Justin: Can you explain what makes hypersonics such a big threat in the future versus conventional missile systems? What does LTAMDS do to counter that?

Bob: All I can really say in that area is that they're fast. They're very fast. If you want to intercept something that's going at a speed like that, you're going to have to detect and track it at a much longer range than, say, radars of the 1990s could.

Justin: You will need time to launch an interceptor or some other kill vehicle.

Bob: Yeah. Because again, a radar has got to go through that whole process of search, track, classify, discriminate, and identify. At the end of the day, it's a human being sitting inside a van or a command-and-control system somewhere that's going to make a decision on whether or not to engage. The radar is not going to decide. The faster objects are coming at you, the less time you have to make those decisions, so your radar has to really be able to see further and provide precision. I mean, the gallium nitride not only increases the efficiency of how the radar works, it also enhances the sensitivity of the radar so that it can be more precise. At the end of the day, what you're trying to do is inform a soldier to make the right decision.
++++++
- **Prompt**
Write what comes next in the interview on hypersonic threats and the LTAMDS radar, picking up after its last line.
++++++
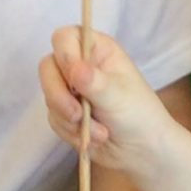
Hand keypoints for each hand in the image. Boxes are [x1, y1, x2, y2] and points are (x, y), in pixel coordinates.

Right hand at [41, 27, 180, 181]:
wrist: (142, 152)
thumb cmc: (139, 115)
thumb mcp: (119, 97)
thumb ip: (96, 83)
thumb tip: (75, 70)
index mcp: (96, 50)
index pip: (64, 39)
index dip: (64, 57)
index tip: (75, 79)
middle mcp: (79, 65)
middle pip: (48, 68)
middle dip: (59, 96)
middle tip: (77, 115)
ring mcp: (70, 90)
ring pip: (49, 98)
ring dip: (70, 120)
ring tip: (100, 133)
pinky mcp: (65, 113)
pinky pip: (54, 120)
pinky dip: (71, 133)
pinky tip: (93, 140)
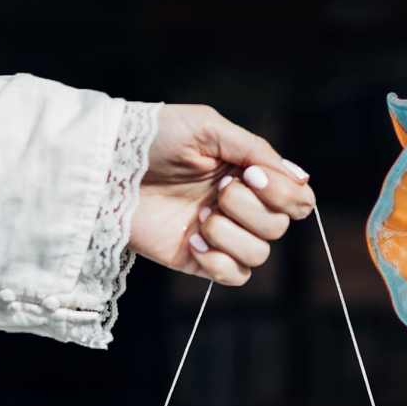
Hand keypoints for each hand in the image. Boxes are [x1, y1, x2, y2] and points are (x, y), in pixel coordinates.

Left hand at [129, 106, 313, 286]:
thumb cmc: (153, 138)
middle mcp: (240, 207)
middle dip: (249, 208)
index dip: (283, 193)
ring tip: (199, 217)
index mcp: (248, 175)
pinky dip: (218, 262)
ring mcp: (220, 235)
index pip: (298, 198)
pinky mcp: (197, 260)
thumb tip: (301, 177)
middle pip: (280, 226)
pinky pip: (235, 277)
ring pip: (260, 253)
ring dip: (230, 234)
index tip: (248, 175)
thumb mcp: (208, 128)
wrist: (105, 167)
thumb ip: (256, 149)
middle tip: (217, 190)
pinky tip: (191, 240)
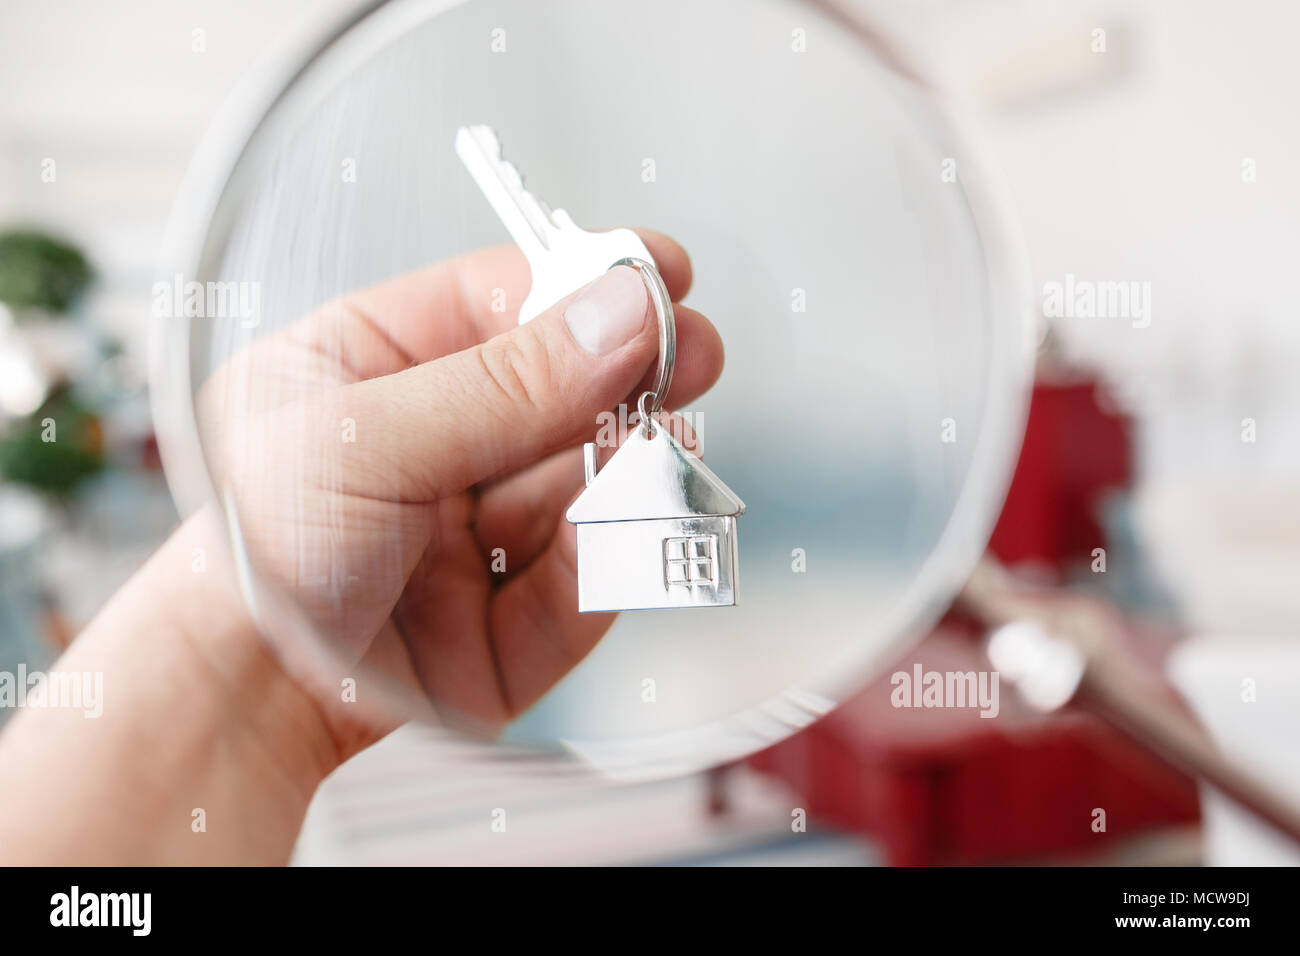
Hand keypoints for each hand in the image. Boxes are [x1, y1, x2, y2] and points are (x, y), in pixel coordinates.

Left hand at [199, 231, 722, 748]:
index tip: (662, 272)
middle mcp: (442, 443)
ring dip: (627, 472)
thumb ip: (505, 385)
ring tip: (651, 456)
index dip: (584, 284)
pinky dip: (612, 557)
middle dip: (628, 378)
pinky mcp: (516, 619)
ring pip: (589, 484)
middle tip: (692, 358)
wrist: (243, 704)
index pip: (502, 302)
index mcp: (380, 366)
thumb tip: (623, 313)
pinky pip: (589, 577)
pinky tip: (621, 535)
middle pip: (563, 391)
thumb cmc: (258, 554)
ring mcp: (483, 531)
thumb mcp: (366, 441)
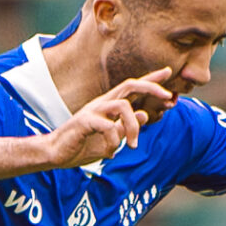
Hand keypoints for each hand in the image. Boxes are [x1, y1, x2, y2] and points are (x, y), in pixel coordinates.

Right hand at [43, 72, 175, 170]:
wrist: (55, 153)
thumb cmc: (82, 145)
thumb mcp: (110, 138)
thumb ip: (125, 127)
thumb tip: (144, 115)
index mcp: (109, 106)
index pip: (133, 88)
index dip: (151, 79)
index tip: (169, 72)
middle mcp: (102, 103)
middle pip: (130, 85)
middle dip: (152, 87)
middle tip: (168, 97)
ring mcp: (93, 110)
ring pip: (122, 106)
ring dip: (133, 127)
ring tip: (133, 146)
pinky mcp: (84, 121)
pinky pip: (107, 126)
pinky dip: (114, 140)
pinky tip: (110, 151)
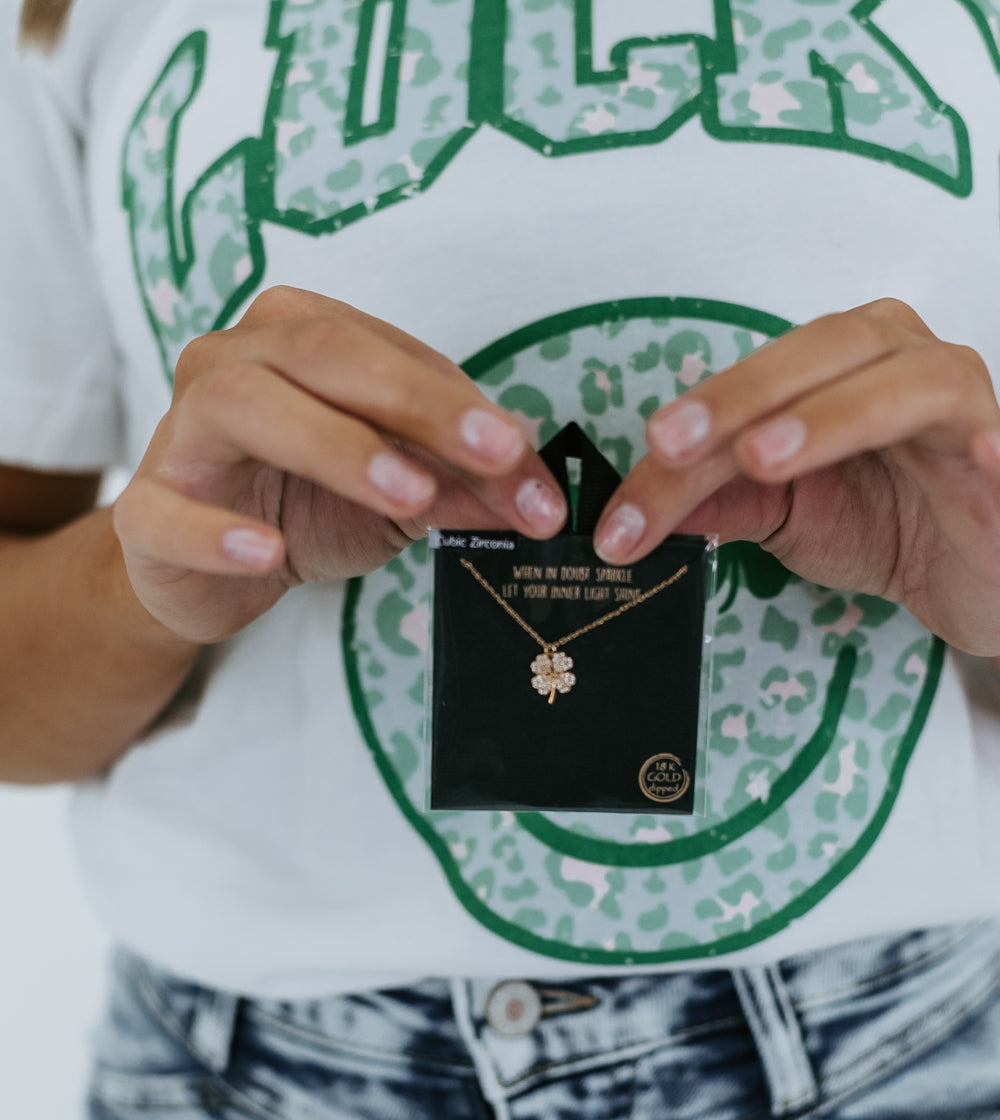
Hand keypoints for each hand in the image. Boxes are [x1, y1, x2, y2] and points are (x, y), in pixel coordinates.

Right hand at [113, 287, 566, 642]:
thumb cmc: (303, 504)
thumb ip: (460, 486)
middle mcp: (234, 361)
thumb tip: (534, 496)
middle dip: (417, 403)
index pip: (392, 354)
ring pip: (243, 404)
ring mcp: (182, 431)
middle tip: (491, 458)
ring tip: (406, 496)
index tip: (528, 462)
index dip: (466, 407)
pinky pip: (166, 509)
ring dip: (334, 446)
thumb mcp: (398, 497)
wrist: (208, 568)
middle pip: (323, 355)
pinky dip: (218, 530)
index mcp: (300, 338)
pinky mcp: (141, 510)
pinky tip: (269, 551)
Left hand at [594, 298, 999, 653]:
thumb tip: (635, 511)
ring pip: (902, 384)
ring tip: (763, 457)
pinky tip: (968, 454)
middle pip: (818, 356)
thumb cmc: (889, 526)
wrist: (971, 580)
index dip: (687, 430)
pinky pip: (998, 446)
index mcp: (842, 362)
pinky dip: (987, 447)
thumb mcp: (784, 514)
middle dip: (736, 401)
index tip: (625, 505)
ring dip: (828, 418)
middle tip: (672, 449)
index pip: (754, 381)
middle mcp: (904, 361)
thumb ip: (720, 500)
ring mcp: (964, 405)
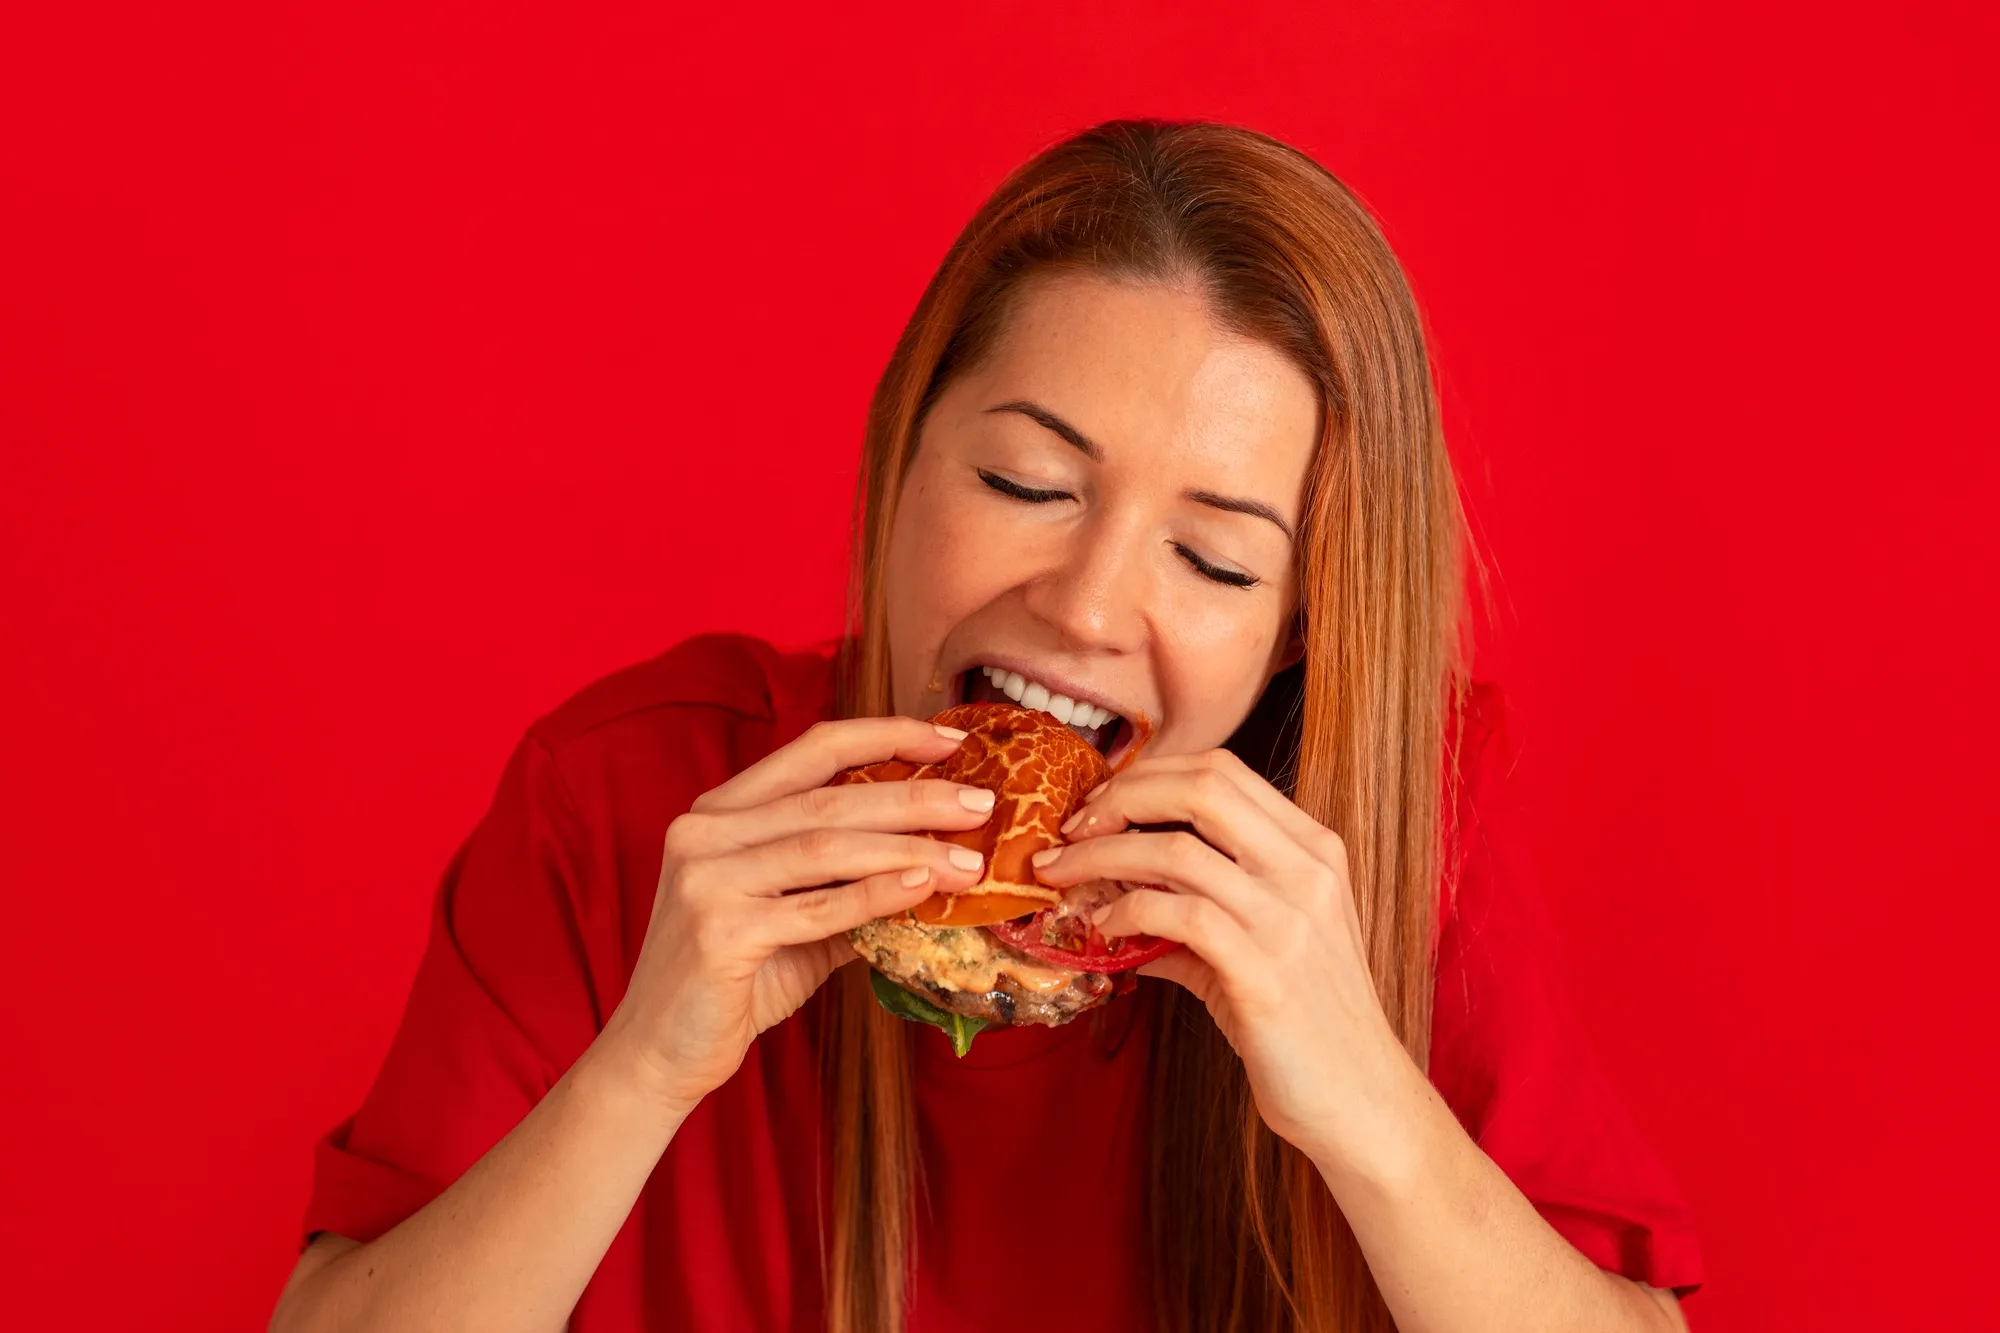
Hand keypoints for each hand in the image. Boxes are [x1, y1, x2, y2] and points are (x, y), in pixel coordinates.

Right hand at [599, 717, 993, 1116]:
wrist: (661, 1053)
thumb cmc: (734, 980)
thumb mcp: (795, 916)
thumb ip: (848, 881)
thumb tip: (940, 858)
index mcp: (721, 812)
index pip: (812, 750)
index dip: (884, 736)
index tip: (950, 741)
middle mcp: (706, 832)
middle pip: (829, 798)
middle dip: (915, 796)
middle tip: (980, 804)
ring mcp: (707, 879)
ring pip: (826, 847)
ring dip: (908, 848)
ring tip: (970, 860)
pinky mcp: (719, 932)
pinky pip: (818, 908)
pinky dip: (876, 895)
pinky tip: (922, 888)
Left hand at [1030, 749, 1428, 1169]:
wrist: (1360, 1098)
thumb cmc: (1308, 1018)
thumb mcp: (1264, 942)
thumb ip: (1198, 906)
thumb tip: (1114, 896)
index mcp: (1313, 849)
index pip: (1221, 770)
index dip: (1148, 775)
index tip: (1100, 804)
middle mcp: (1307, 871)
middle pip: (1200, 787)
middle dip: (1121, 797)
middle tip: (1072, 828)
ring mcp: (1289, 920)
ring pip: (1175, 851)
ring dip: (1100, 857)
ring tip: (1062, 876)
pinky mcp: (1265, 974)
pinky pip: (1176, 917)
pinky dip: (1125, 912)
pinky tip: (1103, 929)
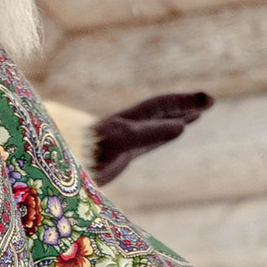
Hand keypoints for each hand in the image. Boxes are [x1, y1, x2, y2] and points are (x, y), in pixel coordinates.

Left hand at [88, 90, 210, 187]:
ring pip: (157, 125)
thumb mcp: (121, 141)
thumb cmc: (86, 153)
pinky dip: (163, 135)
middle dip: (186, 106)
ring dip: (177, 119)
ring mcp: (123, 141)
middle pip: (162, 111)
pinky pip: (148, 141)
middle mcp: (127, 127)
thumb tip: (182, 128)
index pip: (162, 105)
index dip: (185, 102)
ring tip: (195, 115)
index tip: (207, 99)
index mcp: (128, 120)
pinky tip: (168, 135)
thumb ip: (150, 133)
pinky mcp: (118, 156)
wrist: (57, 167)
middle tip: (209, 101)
++++++
- **Output**
Justin: You mentioned gallium nitride. Will you explain what that is, why the government has such tight regulations on it, and what benefits it provides to a radar system like this?

Bob: So, it's a modern technology, and it really focuses on efficiency of power. We're one of the few places that has an actual US government-sanctioned approved gallium nitride foundry. When your new car beeps to warn that you're starting to get out of the lane a little bit- that's commercial-grade gallium nitride sensors in those cars. What we make is military grade.

What is a radar, really? I have a power source that I pump into it, and I have cooling systems. I have computers that are doing processing inside there. How do I get as much of that outside power that's coming in to go out the front of the radar as RF energy? The more power I can take from a source like a generator and push out the front, the further and more precisely I'm going to be able to see.

The LTAMDS is searching 360 degrees all the time. Once it acquires a target it's going to continue to track it while still searching everywhere else. Then it's going to take that track and do a couple of things. One, it's going to try to classify that track. What kind of track is it? Is it manned? Unmanned? Is it a cruise missile? Is it a fighter jet or a helicopter?

Tactical ballistic missiles, when they come back into the atmosphere, they sometimes break apart. There's pieces of them that are harmless, but then there's one piece that really is lethal.  So how do I discriminate to find out exactly which one that lethal piece is? And so the more efficiently a radar can take input power and put it out as RF energy, the better off it's going to be.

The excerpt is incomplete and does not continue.